In today’s New York Times, actor, director, and man of many creative trades James Franco published an op-ed defending Shia LaBeouf’s recent rash of stunts, apologies, and oddball appearances. The paper bag over the head at the Berlin Film Festival premiere of Nymphomanic, the Los Angeles art show in which a weepy LaBeouf sits, masked and silent, while participants try to engage him — these are but elements in “a piece of performance art, one in which a young man in a very public profession tries to reclaim his public persona.”

Franco is suggesting “an empathetic view of [LaBeouf’s] conduct,”and if this situation were solely about the right of an actor to use their life as a meta-space with which to comment on the media’s relationship to famous people, then Franco’s op-ed would be a well-argued and illuminating piece. The problem is that this situation is not about that, or not only about that, but also about LaBeouf’s original sin of plagiarism, which has become nothing more than a parenthetical in the ongoing chronicle of his public semi-meltdown.

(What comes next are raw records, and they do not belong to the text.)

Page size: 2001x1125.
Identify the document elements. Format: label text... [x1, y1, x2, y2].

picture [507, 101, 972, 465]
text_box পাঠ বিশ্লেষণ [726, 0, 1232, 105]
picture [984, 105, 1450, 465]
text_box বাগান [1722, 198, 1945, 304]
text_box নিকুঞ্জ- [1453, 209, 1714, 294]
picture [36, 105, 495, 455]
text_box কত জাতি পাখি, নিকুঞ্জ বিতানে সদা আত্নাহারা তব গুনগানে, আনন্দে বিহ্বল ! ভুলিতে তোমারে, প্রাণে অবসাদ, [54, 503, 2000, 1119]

Franco doesn’t completely elide the plagiarism issue, but he lumps it in, near the end of his piece, as part of a series of “essentially trivial actions.” And he dispenses with it completely after the beginning of his piece. Here’s Franco:

First, in December Mr. LaBeouf was accused of plagiarism after critics noted similarities between “Howard Cantour.com,” a short film he created, and a story by the graphic novelist Daniel Clowes. Though Mr. LaBeouf apologized on Twitter, conceding that he had “neglected to follow proper accreditation,” it turned out that the apology itself appropriated someone else’s writing. Was that clever or pathological?

Plagiarizing apologies when trying to apologize for plagiarism is arguably both clever and pathological. And doing so as part of the opening gambit to a supposedly deliberate performance art stunt is doubly so. Under different circumstances, LaBeouf’s claim that his acts of “intended plagiarism” were meant to start “a broad cultural discussion … about plagiarism in the digital age” would have been a great entry point to genuine debates about art and the internet and how the two intersect. “Look at someone’s tumblr page,” LaBeouf wrote. “How many original images do you see? … We are becoming a cut and paste culture.”

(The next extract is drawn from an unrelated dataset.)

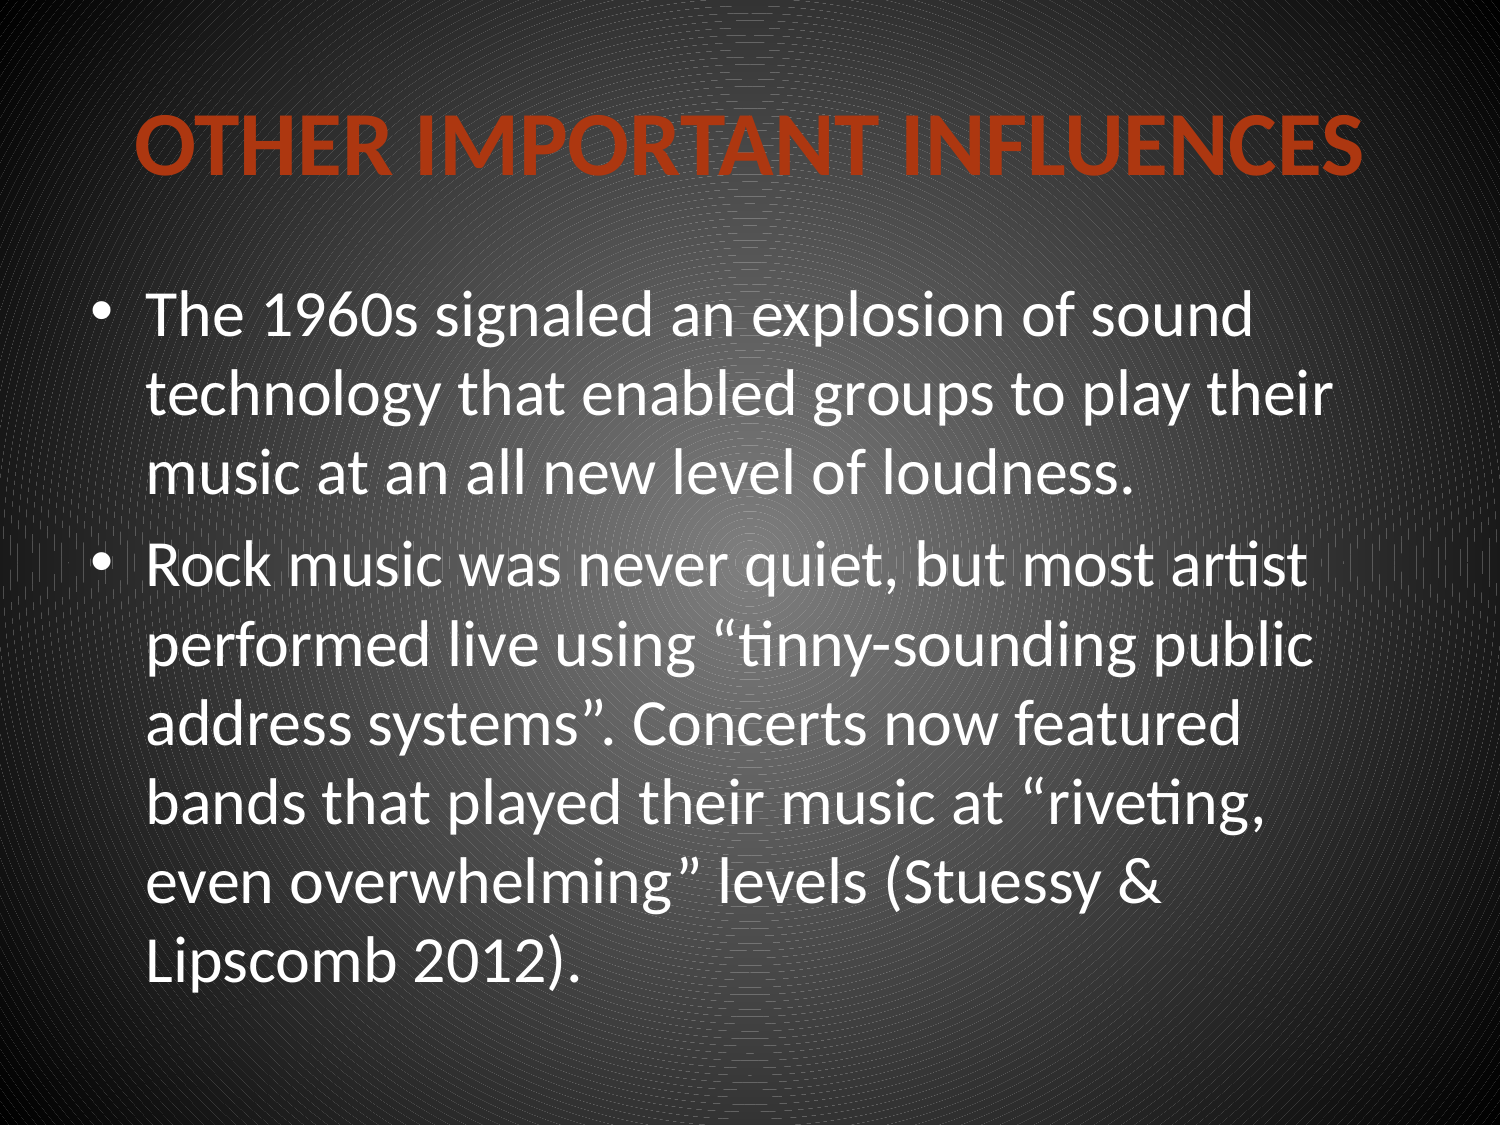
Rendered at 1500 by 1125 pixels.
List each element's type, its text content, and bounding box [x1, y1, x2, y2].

title Other Important influences [75, 45, 1425, 233]
list The 1960s signaled an explosion of sound technology that enabled groups to play their music at an all new level of loudness. Rock music was never quiet, but most artist performed live using “tinny-sounding public address systems”. Concerts now featured bands that played their music at “riveting, even overwhelming” levels (Stuessy & Lipscomb 2012). [75, 262, 1425, 1005]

The problem with this is that there’s a solid case that the whole thing is a put-on by a man who got caught and couldn’t let his apology lie. Instead, he had to skywrite things and steal other people’s words and divert attention from his intellectual crime to the point that we’re talking about whether or not LaBeouf is crazy, rather than whether or not he’s a plagiarist. As our own Kyle Buchanan wrote in a piece following his experience at LaBeouf’s art installation, “His antics have continued to escalate since, to the point where they’ve become almost domineering — as if he’s so aggrieved that he should have to apologize that he’ll make you wish you never asked him to.”

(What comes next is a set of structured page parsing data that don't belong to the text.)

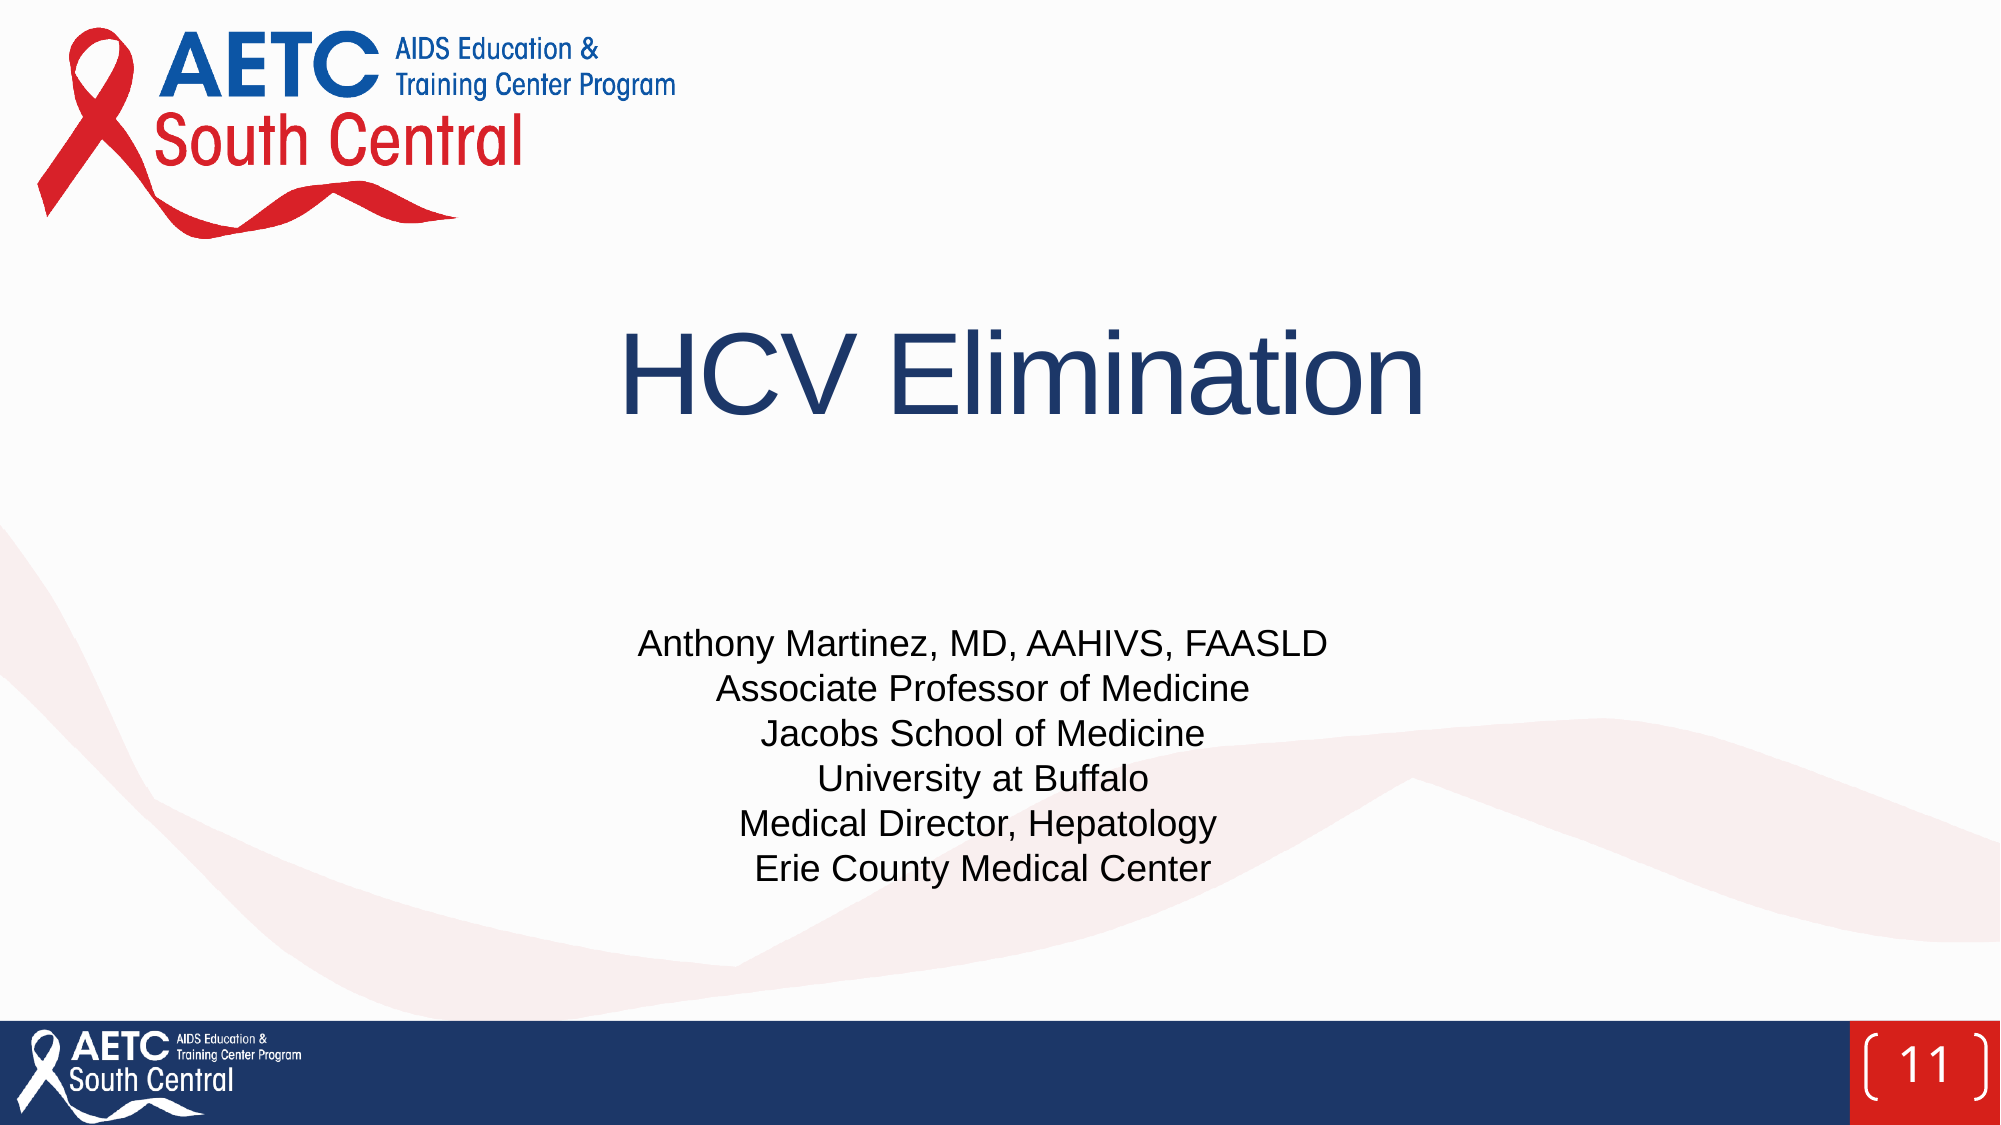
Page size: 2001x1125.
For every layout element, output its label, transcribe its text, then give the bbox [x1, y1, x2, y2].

title HCV Elimination [233, 290, 1814, 563]
slide_number 11 [1864, 1032, 1988, 1101]
subtitle Anthony Martinez, MD, AAHIVS, FAASLD Associate Professor of Medicine Jacobs School of Medicine University at Buffalo Medical Director, Hepatology Erie County Medical Center [133, 611, 1834, 787]
picture [37, 24, 679, 240]
picture [16, 1027, 302, 1125]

In refusing to engage with this issue, Franco’s Times op-ed looks like an unintended defense of behavior that he would likely never abide. After all, he is more than familiar with our “cut and paste”/remix culture: In 2011, he brought a project titled Memories of Idaho to the Toronto Film Festival, in which he reedited Gus Van Sant’s film My Own Private Idaho using alternate footage and made a completely separate movie from one of Van Sant’s early scripts. A Franco movie that debuted at Sundance last year, Interior.Leather Bar, re-creates “lost footage” from Cruising, the controversial 1980 thriller in which Al Pacino goes undercover in the gay community to look for a murderer. Franco has tried to position himself as a modern visual artist, one able to take elements from the past and make something new out of them. There have been no complaints from the original creators of those works. Clowes, on the other hand, has issued a cease and desist letter in which his lawyer describes LaBoeuf as “seriously out of control,” complains that he has “exposed Mr. Clowes to further ridicule” and begs him to “leave Mr. Clowes alone.” Someone should have passed that letter to Franco before he published his piece.